Published alongside the author's second novel HOUSE OF THIEVES, an equally accomplished thriller set in New York at the turn of the 20th century, this polished debut and a bestseller in the USA brings to sinister life Paris under the Nazi occupation. Lucien Bernard, an architect as is the author, is offered a substantial amount of money to devise and construct hiding places for Jews to evade the Germans. The challenge and the financial reward are a strong incentive for him take on the task and risk everything, but it soon turns into something more complex and personal while all along his relationship with the Nazis grows closer, as they not only highly admire his work but his own mistress, a fashion designer, is having an affair with an occupying officer. Morally ambiguous, fascinating in the details of architectural work and a moody evocation of a troubled period, a thriller with a heart. ~ Maxim Jakubowski
THE NEW YORK TIMES BESTSELLER! An extraordinary book about a gifted architect who reluctantly begins a secret life of resistance, devising ingenious hiding places for Jews in World War II Paris. In 1942 Paris, architect Lucien Bernard accepts a commission that will bring him a great deal of money - and maybe get him killed. All he has to do is design a secret hiding place for a Jewish man, a space so invisible that even the most determined German officer won't find it while World War II rages on. He sorely needs the money, and outwitting the Nazis who have occupied his beloved city is a challenge he can't resist. Soon Lucien is hiding more souls and saving lives.
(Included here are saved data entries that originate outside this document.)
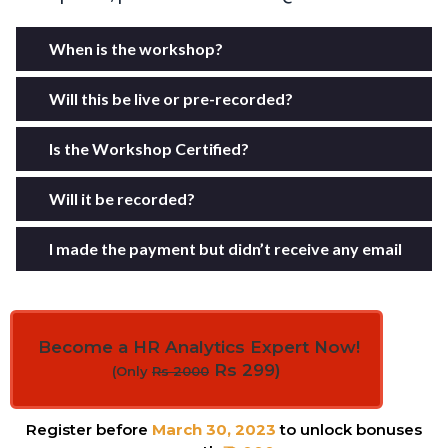
When is the workshop?
Will this be live or pre-recorded?
Is the Workshop Certified?
Will it be recorded?
I made the payment but didn’t receive any email
Become a HR Analytics Expert Now!
Rs 299)
(Only
Rs 2000
Register before
March 30, 2023
to unlock bonuses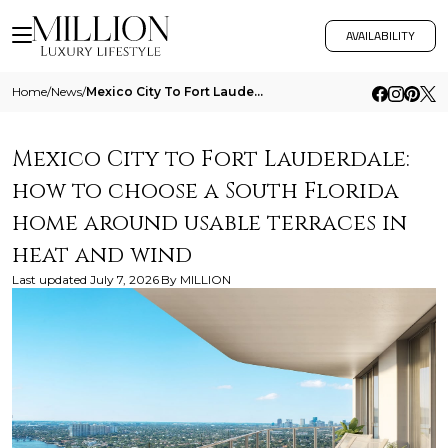
AVAILABILITY
Home
/
News
/
Mexico City To Fort Lauderdale How To Choose A South Florida Home Around Usable Terraces In Heat And Wind
Mexico City to Fort Lauderdale:
how to choose a South Florida
home around usable terraces in
heat and wind
Last updated
July 7, 2026
By
MILLION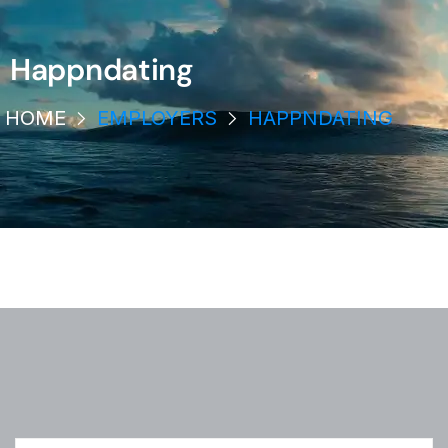
Happndating
HOME
EMPLOYERS
HAPPNDATING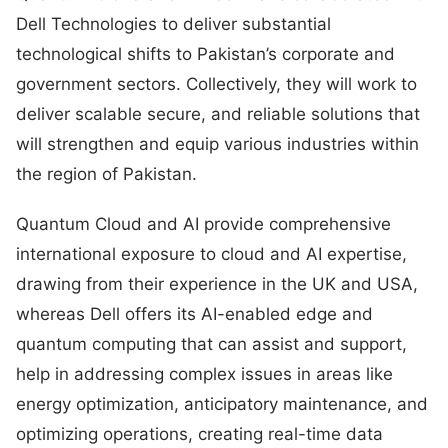
Dell Technologies to deliver substantial
technological shifts to Pakistan’s corporate and
government sectors. Collectively, they will work to
deliver scalable secure, and reliable solutions that
will strengthen and equip various industries within
the region of Pakistan.
Quantum Cloud and AI provide comprehensive
international exposure to cloud and AI expertise,
drawing from their experience in the UK and USA,
whereas Dell offers its AI-enabled edge and
quantum computing that can assist and support,
help in addressing complex issues in areas like
energy optimization, anticipatory maintenance, and
optimizing operations, creating real-time data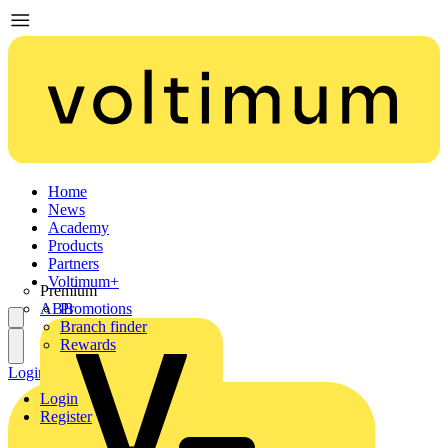
Home
News
Academy
Products
Partners
Voltimum+
Premium
ABB
Promotions
Branch finder
Rewards
Login
Register
Login
Register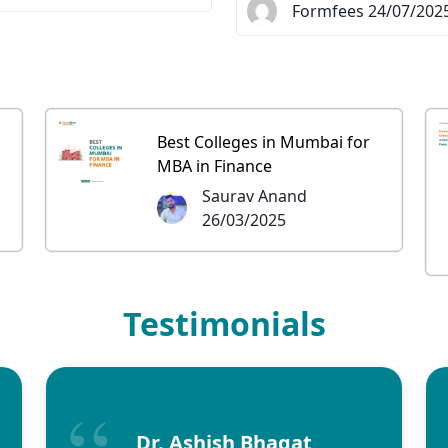
Formfees 24/07/202
Best Colleges in Mumbai for
MBA in Finance
Saurav Anand
26/03/2025
Testimonials
Dr. Ashish Bhagat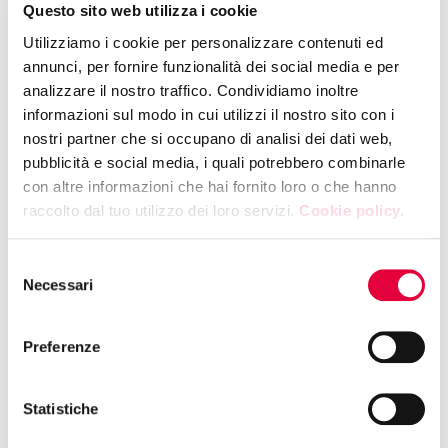
Questo sito web utilizza i cookie
Utilizziamo i cookie per personalizzare contenuti ed
12:15 | HALL 10 - BOOTH F47
annunci, per fornire funzionalità dei social media e per
CIA - AGRICOLTORI ITALIANI
analizzare il nostro traffico. Condividiamo inoltre
MEETING TALK | "The rules are written in
informazioni sul modo in cui utilizzi il nostro sito con i
Madrid, trade flows are changing
nostri partner che si occupano di analisi dei dati web,
direction. Should Italy put up barriers or
pubblicità e social media, i quali potrebbero combinarle
open doors?"
con altre informazioni che hai fornito loro o che hanno
raccolto dal tuo utilizzo dei loro servizi.
Cookie policy.
12:30 | HALL 2 - BOOTH F07
Selezione
COMAVICOLA SPA
Necessari
del
Showcooking Gong Oriental Attitude
consenso
Preferenze
12:30 | SPAZIO CONVEGNI AREPO
REGIONE PUGLIA
Statistiche
Talk "PUGLIA ON THE TABLE. Identity,
stories, and the future of a land that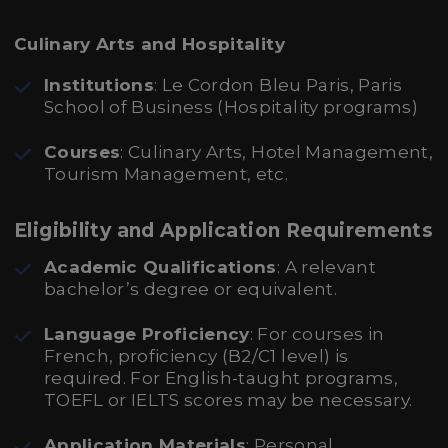
Culinary Arts and Hospitality
Institutions
: Le Cordon Bleu Paris, Paris
School of Business (Hospitality programs)
Courses
: Culinary Arts, Hotel Management,
Tourism Management, etc.
Eligibility and Application Requirements
Academic Qualifications
: A relevant
bachelor’s degree or equivalent.
Language Proficiency
: For courses in
French, proficiency (B2/C1 level) is
required. For English-taught programs,
TOEFL or IELTS scores may be necessary.
Application Materials
: Personal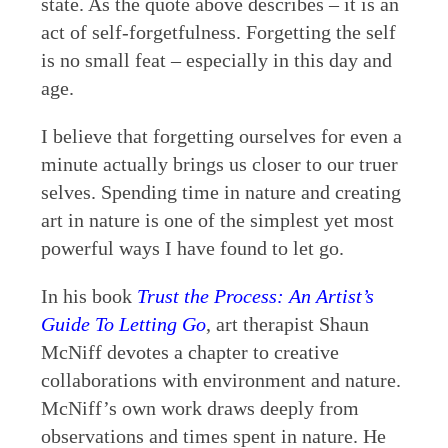
state. As the quote above describes – it is an
act of self-forgetfulness. Forgetting the self
is no small feat – especially in this day and
age.
I believe that forgetting ourselves for even a
minute actually brings us closer to our truer
selves. Spending time in nature and creating
art in nature is one of the simplest yet most
powerful ways I have found to let go.
In his book
Trust the Process: An Artist’s
Guide To Letting Go
, art therapist Shaun
McNiff devotes a chapter to creative
collaborations with environment and nature.
McNiff’s own work draws deeply from
observations and times spent in nature. He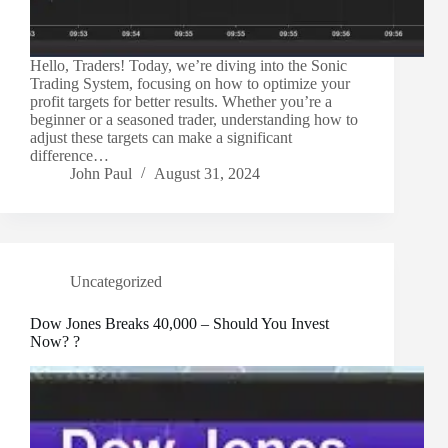
Hello, Traders! Today, we’re diving into the Sonic
Trading System, focusing on how to optimize your
profit targets for better results. Whether you’re a
beginner or a seasoned trader, understanding how to
adjust these targets can make a significant
difference…
John Paul
August 31, 2024
Uncategorized
Dow Jones Breaks 40,000 – Should You Invest
Now? ?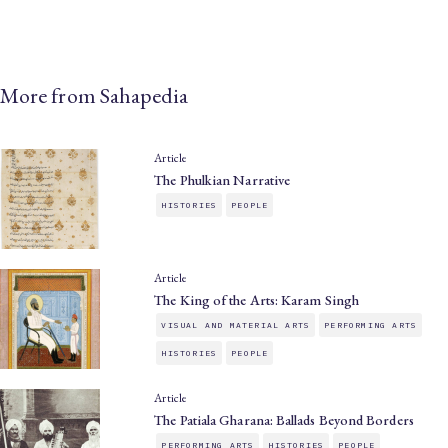
More from Sahapedia
Article
The Phulkian Narrative
HISTORIES
PEOPLE
Article
The King of the Arts: Karam Singh
VISUAL AND MATERIAL ARTS
PERFORMING ARTS
HISTORIES
PEOPLE
Article
The Patiala Gharana: Ballads Beyond Borders
PERFORMING ARTS
HISTORIES
PEOPLE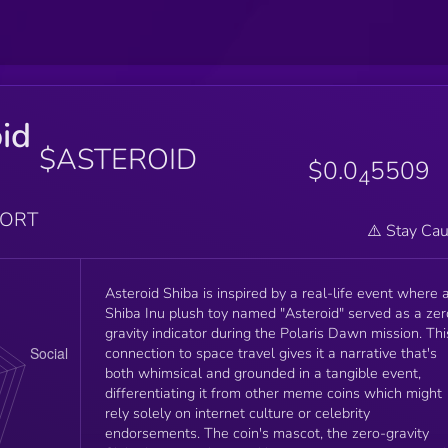
id
$ASTEROID
$0.0
5509
4
PORT
⚠️ Stay Cau
Asteroid Shiba is inspired by a real-life event where 
Shiba Inu plush toy named "Asteroid" served as a zer
gravity indicator during the Polaris Dawn mission. Thi
connection to space travel gives it a narrative that's
both whimsical and grounded in a tangible event,
differentiating it from other meme coins which might
rely solely on internet culture or celebrity
endorsements. The coin's mascot, the zero-gravity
But when one of his hideouts fails horribly, and the problem of where to conceal a Jew becomes much more personal, and he can no longer ignore what's at stake. "A beautiful and elegant account of an ordinary man's unexpected and reluctant descent into heroism during the second world war." -Malcolm Gladwell Book clubs will pore over the questions Charles Belfoure raises about justice, resistance, and just how far we'll go to make things right. Also by Charles Belfoure: The Fallen Architect House of Thieves
Charles Belfoure is an author and architect who lives in Westminster MD. A graduate of the Pratt Institute and Columbia University, his practice is in historic preservation working as both an architect and historic preservation consultant with a specialty in historic tax credit consulting. He has written architectural histories including being the co-author of The Baltimore Rowhouse and Niernsee & Neilson, Architects of Baltimore, the author of Monuments to Money: The Architecture of American Banks, and Edmund Lind, Anglo-American Architect of Baltimore and the South. He was the recipient of a grant from the James Marston Fitch Charitable Foundation and the Graham Foundation. His books have won awards from the Maryland Historical Trust. The Paris Architect is his first novel.